Uzo Aduba made my entire row cry when she bawled through her thank yous (her “1,000 thank yous”) on stage. Though nothing was as powerful or elicited as big of a standing ovation than when How to Get Away with Murder’s Viola Davis won the Best Actress in a Drama delivered a rousing speech that called for change. “The only thing that separates women of color from anyone else is opportunity,” said Davis. “You cannot win an Emmy for roles that are simply not there.” Seeing Kerry Washington tearing up and Taraji P. Henson cheering in the aisles was one of the most memorable moments of the night.
After Game of Thrones took home Best Drama Series, it was time to party. “It’s very well deserved,” said Nikolaj Coster-Waldau, who plays Jamie Lannister on the award-winning series, of the win. “We all work so hard on making that show and it’s so complicated. We’re all proud to be invited here.”
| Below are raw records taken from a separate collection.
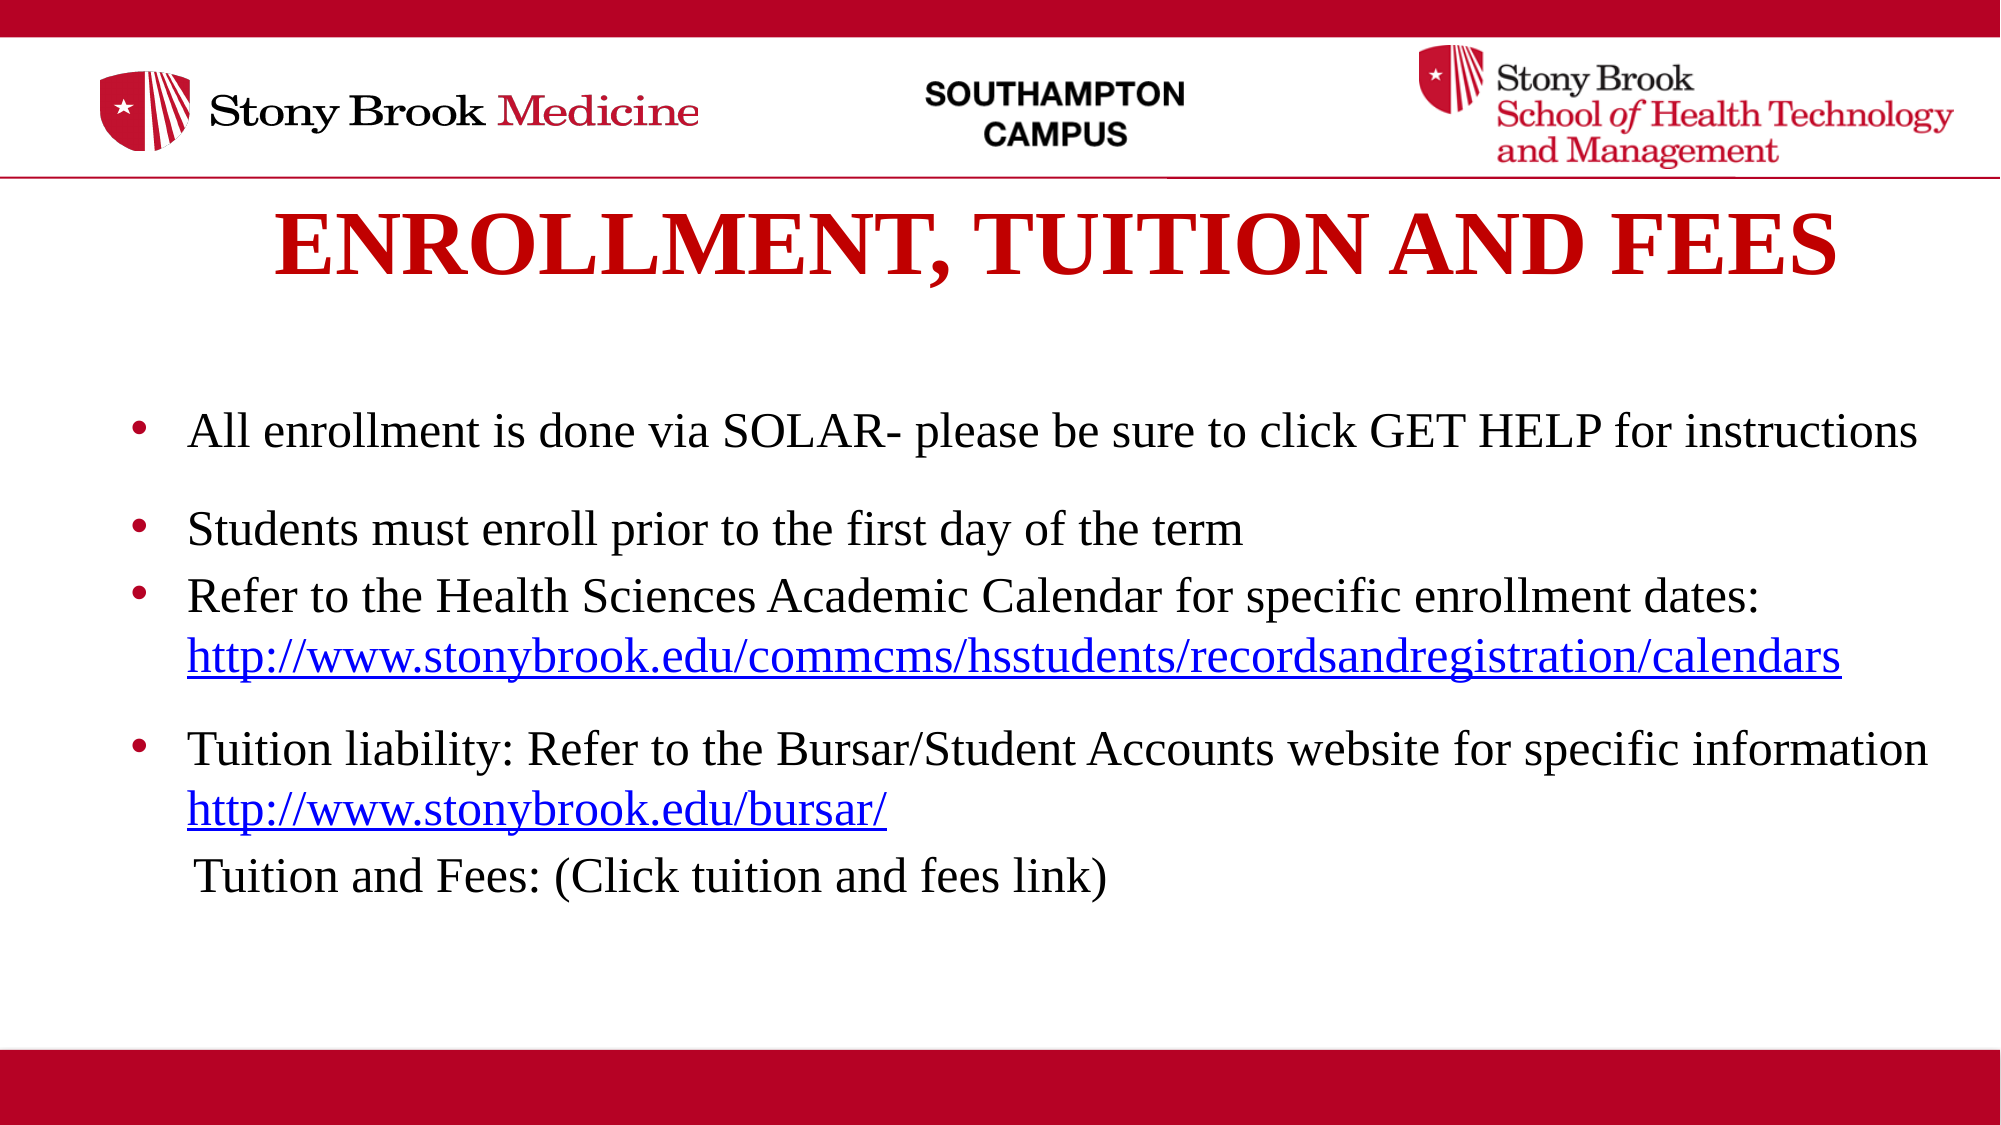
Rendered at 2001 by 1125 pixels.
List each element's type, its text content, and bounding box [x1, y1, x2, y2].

list ENROLLMENT, TUITION AND FEES All enrollment is done via SOLAR- please be sure to click GET HELP for instructions Students must enroll prior to the first day of the term Refer to the Health Sciences Academic Calendar for specific enrollment dates: http://www.stonybrook.edu/commcms/hsstudents/recordsandregistration/calendars Tuition liability: Refer to the Bursar/Student Accounts website for specific information http://www.stonybrook.edu/bursar/ Tuition and Fees: (Click tuition and fees link) [111, 175, 2000, 1125]
picture [100, 70, 698, 151]
picture [876, 61, 1236, 177]
picture [1418, 45, 1954, 169]
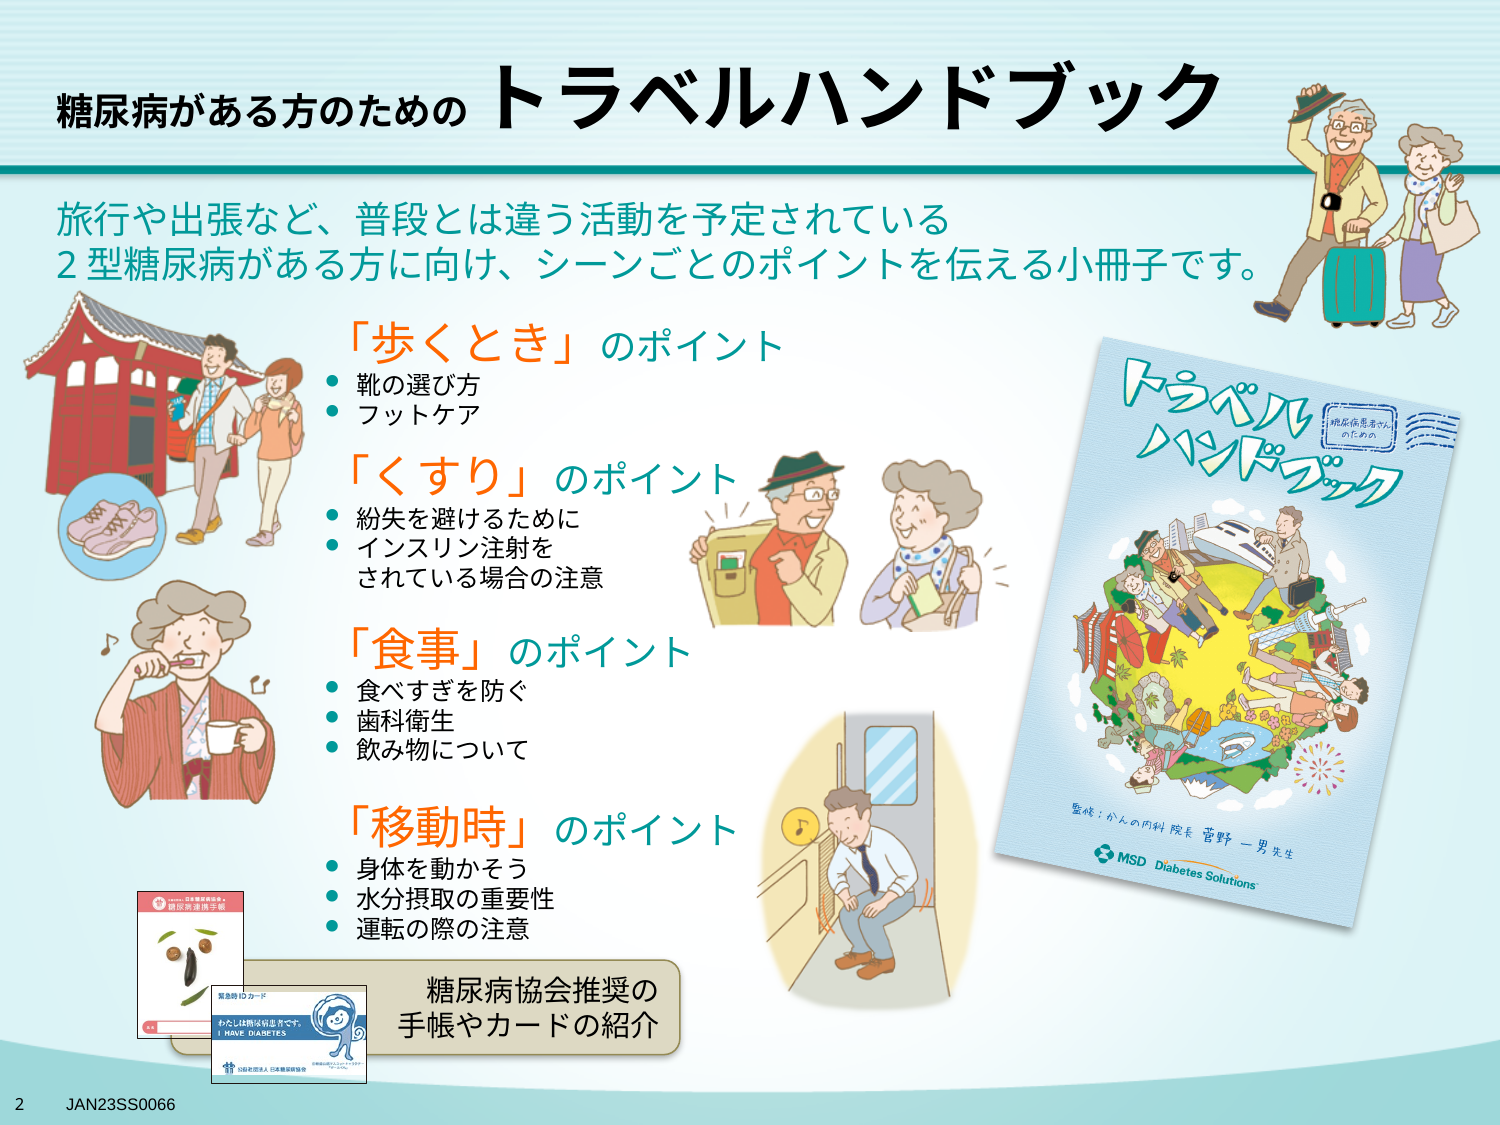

The Governors Ball is the official after-party, and while it is housed right next door at the Los Angeles Convention Center, it felt like a hike. Thousands of people exited the Microsoft Theater at once en route to that one place, so it felt a little like herding cattle. We were herded next to The Voice host Carson Daly, who proudly showed off his Emmy for Outstanding Reality Competition, while trying to find his colleagues.
All the winners darted straight to the back of the Swarovski-crystal bedecked venue to get their Emmys engraved. We spotted Uzo Aduba taking a selfie with her statue.
Andrea Bocelli kept the crowd entertained with a set of his classical tunes, including the hit “Ave Maria.” Dancing with the Stars hottie Maksim Chmerkovskiy busted a few moves on stage as guests chowed down. Dinner included a fig salad, steak, and a chocolate mousse dessert, but most people left before desserts were even served to get a head start on the after-parties.
It wasn’t easy to get out of there, though. By the end of the night, many of the women were limping out of the Los Angeles Convention Center due to the treachery of wearing high heels. We saw The Good Wife’s Christine Baranski carry her jeweled pumps in her hand while walking to her limo. Orphan Black star Tatiana Maslany ditched her footwear altogether to go barefoot on the cement without a care in the world.
The craziest scene, though, was simply the limo pickup area. With thousands itching to get on to their after-parties, the limo line suffered a 30-minute backup. And there is nothing to more obvious to remind you that these stars are real people than seeing them impatiently waiting for their valets. We spotted Mad Men creator Matthew Weiner running to his SUV when they called his limo number, Bradley Whitford making the rounds outside with his fedora happily in place, and the crew from Andy Samberg’s Lonely Island group booking it to their vehicle. While the red carpet is fine and dandy, the ceremony is fun, and the Governors Ball is delicious, the exit scenario is really a show in itself.